[Adventures] In the Cost of Disabled Vacationing
[Adventure 168]
We're going to camp soon.
I'm taking our youngest to Resident Camp, where he will spend two weeks by the lake having a ton of fun. My husband is coming to help us set up our two campsites the first weekend, as we'll have too many people for one campsite according to camp rules. Then he goes home to work for a week, leaving me and four young adults for five days of tent camping before his return with our fourth child.
Our tent is one I researched - the door swings open and closed on a hinge instead of the standard zippered tent door, making it easier for me to enter and exit, as I don't have to bend down repeatedly to zip and unzip the door. It has plenty of headroom and is large enough for my queen sized airbed and the plastic drawer unit I use as my dresser on one side and either a storage and changing area on the other side or sleeping quarters for our youngest children.
My "camp chair" is my wheelchair. It's comfy, easy to move, and has footrests.
We'll have a kitchen tent this year, set up with mini fridges, electric kettles, a rice cooker, a crockpot, and an Instant Pot. My children and husband will cook over the fire if they'd prefer, but I can cook meals more easily and safely without leaning over a fire in this tent with a six foot ceiling. I was lucky to have found it for sale used and in need of repair and that the fix wasn't too difficult or expensive.
We'll have a private bathroom a short walk away.

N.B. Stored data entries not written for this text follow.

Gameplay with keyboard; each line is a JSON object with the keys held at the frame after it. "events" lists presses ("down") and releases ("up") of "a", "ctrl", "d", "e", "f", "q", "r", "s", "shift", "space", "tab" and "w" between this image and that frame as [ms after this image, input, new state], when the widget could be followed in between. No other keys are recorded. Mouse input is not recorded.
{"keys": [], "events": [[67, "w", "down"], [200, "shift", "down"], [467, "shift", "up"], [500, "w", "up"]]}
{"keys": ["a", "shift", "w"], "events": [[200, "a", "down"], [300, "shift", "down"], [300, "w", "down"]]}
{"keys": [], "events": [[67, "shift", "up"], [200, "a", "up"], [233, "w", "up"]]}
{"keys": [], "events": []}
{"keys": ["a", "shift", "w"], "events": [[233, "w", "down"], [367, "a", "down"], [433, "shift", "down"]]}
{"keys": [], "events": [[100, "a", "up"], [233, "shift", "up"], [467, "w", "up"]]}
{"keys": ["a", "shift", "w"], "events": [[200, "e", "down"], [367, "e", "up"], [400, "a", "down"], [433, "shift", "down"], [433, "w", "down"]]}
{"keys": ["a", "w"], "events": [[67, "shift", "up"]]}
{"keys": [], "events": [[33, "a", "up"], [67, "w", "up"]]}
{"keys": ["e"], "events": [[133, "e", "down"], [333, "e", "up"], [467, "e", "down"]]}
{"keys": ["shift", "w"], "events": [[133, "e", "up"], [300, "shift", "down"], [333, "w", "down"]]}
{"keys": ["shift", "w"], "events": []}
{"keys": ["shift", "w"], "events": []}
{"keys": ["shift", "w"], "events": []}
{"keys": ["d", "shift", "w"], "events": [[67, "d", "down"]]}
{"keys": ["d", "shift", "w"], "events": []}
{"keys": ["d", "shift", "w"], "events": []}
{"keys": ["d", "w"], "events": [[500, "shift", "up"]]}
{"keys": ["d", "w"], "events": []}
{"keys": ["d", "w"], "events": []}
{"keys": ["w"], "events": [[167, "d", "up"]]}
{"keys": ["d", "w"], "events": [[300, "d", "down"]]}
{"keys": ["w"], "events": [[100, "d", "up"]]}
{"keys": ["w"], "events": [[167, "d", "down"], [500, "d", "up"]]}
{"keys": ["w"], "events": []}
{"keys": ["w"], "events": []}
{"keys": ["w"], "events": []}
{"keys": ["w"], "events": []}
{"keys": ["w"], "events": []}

In normal years, we'd just share the public restrooms, but with covid-19 and its variants, that's just too dangerous for me, as I'm on medications that suppress my immune system. This comes with an extra expense, but is essential for me.
The thing about vacationing with a disability is that it costs more because we need to make things as comfy and manageable as possible. Our tent was more expensive; our airbed is a higher priced, really comfortable airbed and not a camp mattress; I purchased convenience foods and electrolyte packets and lots of KT tape and other medical necessities; and we had to pay more for the use of a private restroom.
All those extra costs add up, and for a low income family like ours, it's difficult to make this precious time happen.